*GOAL OF THE EXERCISE*
Output all of the entries beneath, exactly as written.

*EXERCISE MATERIALS*
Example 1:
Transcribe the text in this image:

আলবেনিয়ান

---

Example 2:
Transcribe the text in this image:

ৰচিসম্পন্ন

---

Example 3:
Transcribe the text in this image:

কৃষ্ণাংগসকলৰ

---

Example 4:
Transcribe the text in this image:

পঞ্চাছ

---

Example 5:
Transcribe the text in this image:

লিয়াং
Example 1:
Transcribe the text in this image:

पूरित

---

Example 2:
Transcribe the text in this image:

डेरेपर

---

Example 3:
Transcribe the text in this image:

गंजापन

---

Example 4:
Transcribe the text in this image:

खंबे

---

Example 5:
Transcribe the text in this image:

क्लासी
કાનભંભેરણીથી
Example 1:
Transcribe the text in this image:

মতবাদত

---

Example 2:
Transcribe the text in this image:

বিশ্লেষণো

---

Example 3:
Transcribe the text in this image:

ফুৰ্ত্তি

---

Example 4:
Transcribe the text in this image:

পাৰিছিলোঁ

*EXERCISE RESPONSE*
Example 1:
Transcribe the text in this image:

আলবেনিয়ান

---

Example 2:
Transcribe the text in this image:

ৰচিসম্পন্ন

---

Example 3:
Transcribe the text in this image:

কৃষ্ণাংগসকলৰ

---

Example 4:
Transcribe the text in this image:

পঞ্চাছ

---

Example 5:
Transcribe the text in this image:

লিয়াং
Example 1:
Transcribe the text in this image:

पूरित

---

Example 2:
Transcribe the text in this image:

डेरेपर

---

Example 3:
Transcribe the text in this image:

गंजापन

---

Example 4:
Transcribe the text in this image:

खंबे

---

Example 5:
Transcribe the text in this image:

क्लासी
કાનભંભેરણીથી
Example 1:
Transcribe the text in this image:

মতবাদত

---

Example 2:
Transcribe the text in this image:

বিশ্লেষণো

---

Example 3:
Transcribe the text in this image:

ফুৰ্ত্তি

---

Example 4:
Transcribe the text in this image:

পাৰিছিলোঁ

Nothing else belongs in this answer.